Friday, December 28, 2012


by Greg Siskind
Immigration and Customs Enforcement Director John Morton has issued a new guidance memo to the field directing the agency's officers only to call on local law enforcement agencies to detain individuals accused of serious offenses. According to the guidance: Consistent with ICE's civil enforcement priorities and absent extraordinary circumstances, ICE agents and officers should issue a detainer in the federal, state, local, or tribal criminal justice systems against an individual only where (1) they have reason to believe the individual is an alien subject to removal from the United States and (2) one or more of the following conditions apply:
the individual has a prior felony conviction or has been charged with a felony offense;
the individual has three or more prior misdemeanor convictions;
the individual has a prior misdemeanor conviction or has been charged with a misdemeanor offense if the misdemeanor conviction or pending charge involves violence, threats, or assault;
sexual abuse or exploitation;
driving under the influence of alcohol or a controlled substance;
unlawful flight from the scene of an accident;
unlawful possession or use of a firearm or other deadly weapon;
the distribution or trafficking of a controlled substance;
or other significant threat to public safety;
the individual has been convicted of illegal entry pursuant to 8 U.S.C. § 1325;
the individual has illegally re-entered the country after a previous removal or return;
the individual has an outstanding order of removal;the individual has been found by an immigration officer or an immigration judge to have knowingly committed immigration fraud;
or the individual otherwise poses a significant risk to national security, border security, or public safety.

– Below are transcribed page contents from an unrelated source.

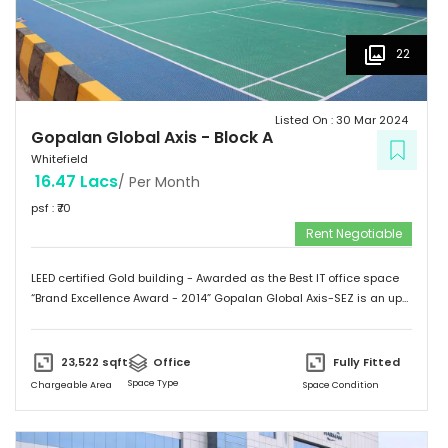
22
Listed On :
30 Mar 2024
Gopalan Global Axis
-
Block A
Whitefield
16.47 Lacs
/ Per Month
psf : ₹
70
Rent Negotiable
LEED certified Gold building - Awarded as the Best IT office space
“Brand Excellence Award - 2014” Gopalan Global Axis-SEZ is an up
and running project situated near Satya Sai Hospital, Whitefield,
Bangalore. Whitefield houses some of the Major IT companies and
probably the highest concentration of IT/ITES companies. With 26
23,522
sqft
Office
Fully Fitted
acres of development, Gopalan Global Axis comprising of 8 blocks
Space Type
Chargeable Area
Space Condition
with Basement G+8 floors. This commercial space has a leasing
space of 3 million sq.ft. Landmark  Airport: 52.4 km  Mg Road: 18.2
km  Hotels: Ginger/ Zuri/ Bengaluru Marriott - within 5 kms 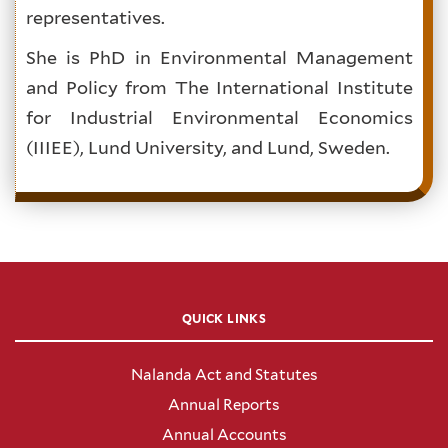
representatives.
She is PhD in Environmental Management
and Policy from The International Institute
for Industrial Environmental Economics
(IIIEE), Lund University, and Lund, Sweden.
QUICK LINKS
Nalanda Act and Statutes
Annual Reports
Annual Accounts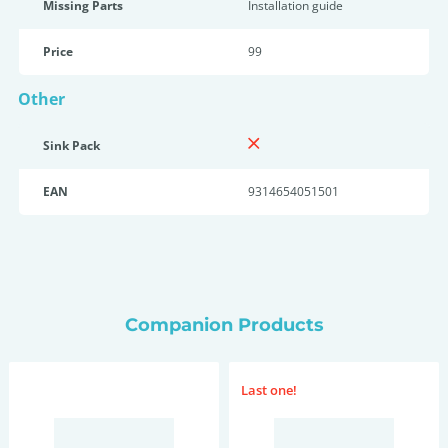
Missing Parts
Installation guide
Price
99
Other
Sink Pack
EAN
9314654051501
Companion Products
Last one!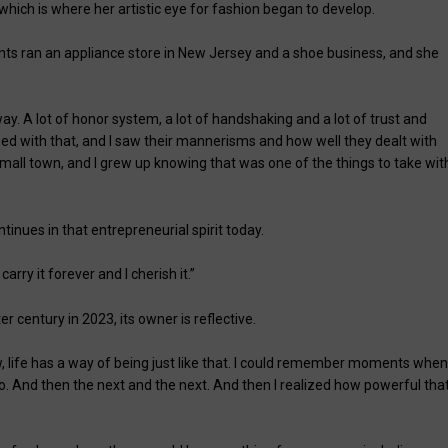
 which is where her artistic eye for fashion began to develop.
nts ran an appliance store in New Jersey and a shoe business, and she
ay. A lot of honor system, a lot of handshaking and a lot of trust and
ed with that, and I saw their mannerisms and how well they dealt with
small town, and I grew up knowing that was one of the things to take wit
inues in that entrepreneurial spirit today.
rry it forever and I cherish it.”
r century in 2023, its owner is reflective.
w, life has a way of being just like that. I could remember moments when
 do. And then the next and the next. And then I realized how powerful tha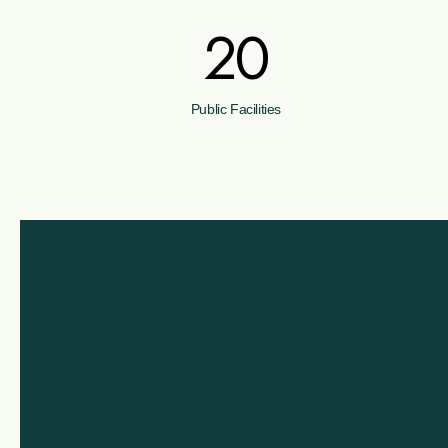
20
Public Facilities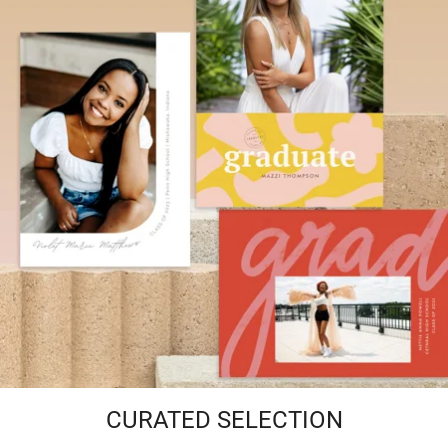
CURATED SELECTION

The New York Times covered the announcement in an editorial this morning and answered the question of how this differs from existing ICE policy for the last two and half years: But wait, you ask, shouldn't ICE have been doing this all along? Didn't Mr. Morton say in a memo two years ago that ICE would use its “prosecutorial discretion” to focus on the most dangerous illegal immigrants? He did. But for nearly as long as President Obama has been in office, ICE has been vastly expanding its deportation efforts, enlisting state and local agencies to expel people at a record pace of 400,000 a year — tens of thousands of them noncriminals or minor offenders. By outsourcing “discretion” to local cops through a fingerprinting program called Secure Communities, it has greatly increased the number of small fry caught in an ever-wider national dragnet.

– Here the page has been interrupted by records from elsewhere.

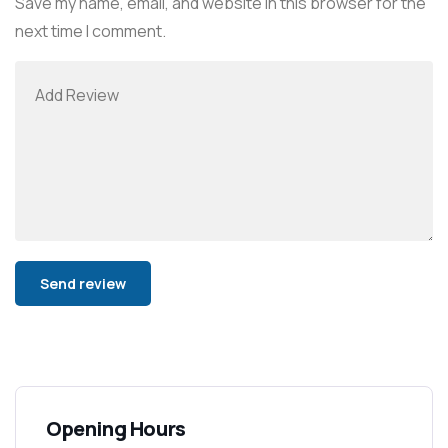
Save my name, email, and website in this browser for the
next time I comment.
Alternative:
Opening Hours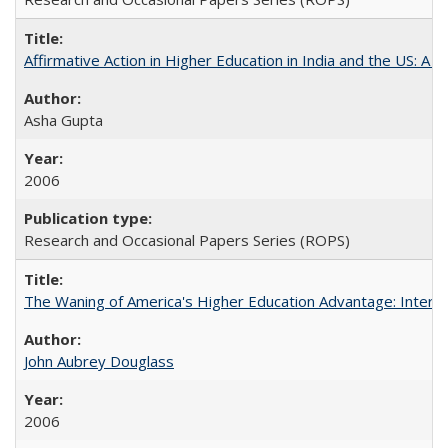
Affirmative Action in Higher Education in India and the US: A S
Asha Gupta
2006
Research and Occasional Papers Series (ROPS)
The Waning of America's Higher Education Advantage: Inter
John Aubrey Douglass
2006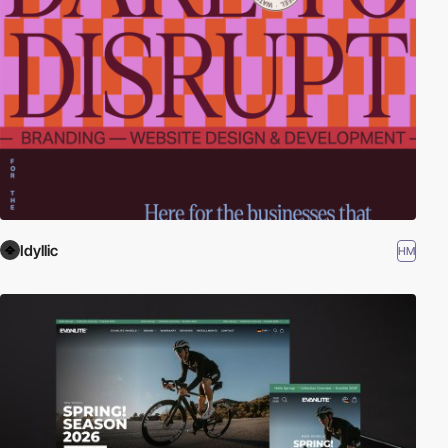
Idyllic
HM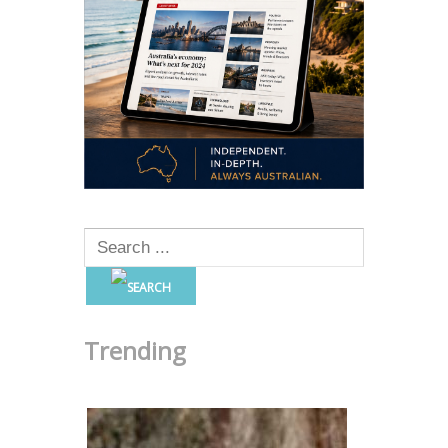
Trending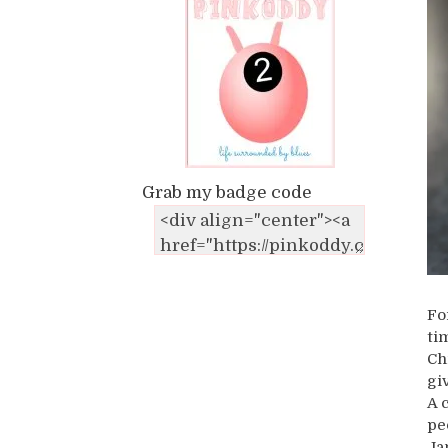
Grab my badge code
Fo
ti
Ch
gi
A 
pe
Ja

Some cities and states have resisted cooperating with ICE detainers for the very reasons of proportionality and public safety that Mr. Morton cited on Friday. California’s attorney general, Kamala Harris, told her state’s law enforcement agencies this month that ICE had no authority to force them to jail minor offenders who pose no threat.

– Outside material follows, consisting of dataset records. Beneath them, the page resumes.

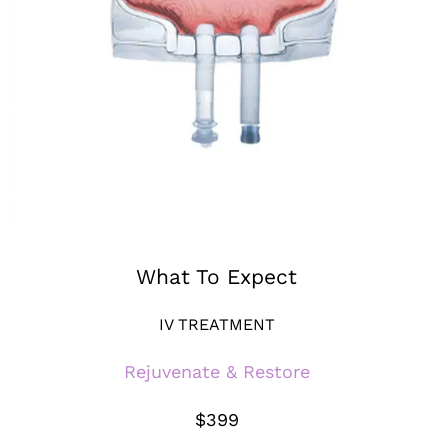
What To Expect
IV TREATMENT
Rejuvenate & Restore
$399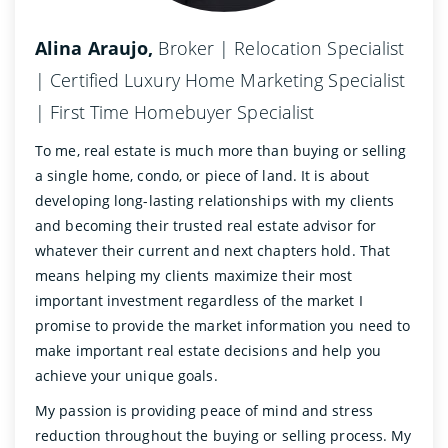
Alina Araujo,
Broker | Relocation Specialist
| Certified Luxury Home Marketing Specialist
| First Time Homebuyer Specialist
To me, real estate is much more than buying or selling
a single home, condo, or piece of land. It is about
developing long-lasting relationships with my clients
and becoming their trusted real estate advisor for
whatever their current and next chapters hold. That
means helping my clients maximize their most
important investment regardless of the market I
promise to provide the market information you need to
make important real estate decisions and help you
achieve your unique goals.
My passion is providing peace of mind and stress
reduction throughout the buying or selling process. My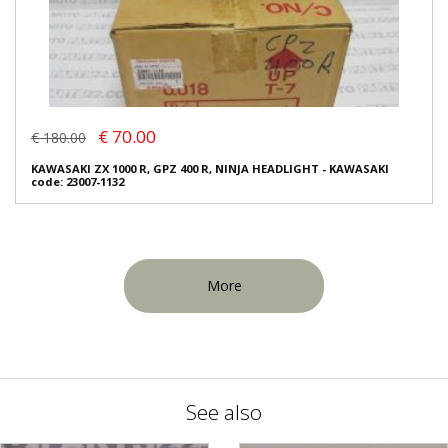
€ 70.00
€ 180.00
KAWASAKI ZX 1000 R, GPZ 400 R, NINJA HEADLIGHT - KAWASAKI
code: 23007-1132
More
See also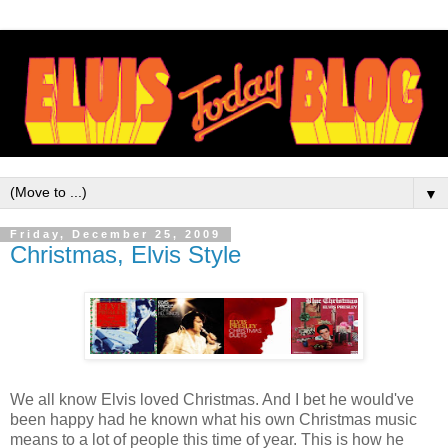
▼
Friday, December 25, 2009
Christmas, Elvis Style
We all know Elvis loved Christmas. And I bet he would've
been happy had he known what his own Christmas music
means to a lot of people this time of year. This is how he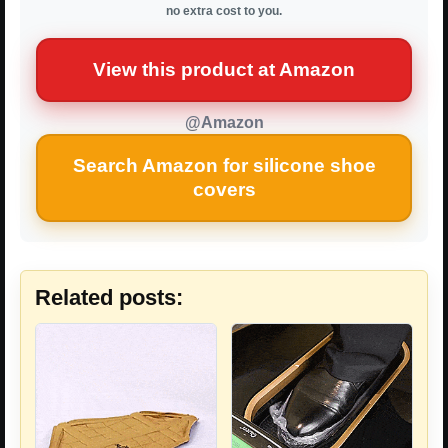
no extra cost to you.
View this product at Amazon
@Amazon
Search Amazon for silicone shoe
covers
Related posts:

Secure Communities and indiscriminate detainers have caused no end of frustration for many police officials, who rely on trust and cooperation in immigrant communities to do their jobs. They know that crime victims and witnesses will not cooperate if every encounter with the law carries the danger of deportation. They have shied away from a federal role that is not theirs to take.
ICE’s announcement seems to make those efforts unnecessary. It puts the Obama administration on the same page as states and cities that have tried to draw a brighter line between their jobs and the federal government’s. A stricter detainer policy is better for police and sheriffs, who can focus more on public safety. It makes people less vulnerable to pretextual arrests by cops who troll for immigrants with broken taillights. And it helps restore some sanity and proportion to an immigration system that has long been in danger of losing both.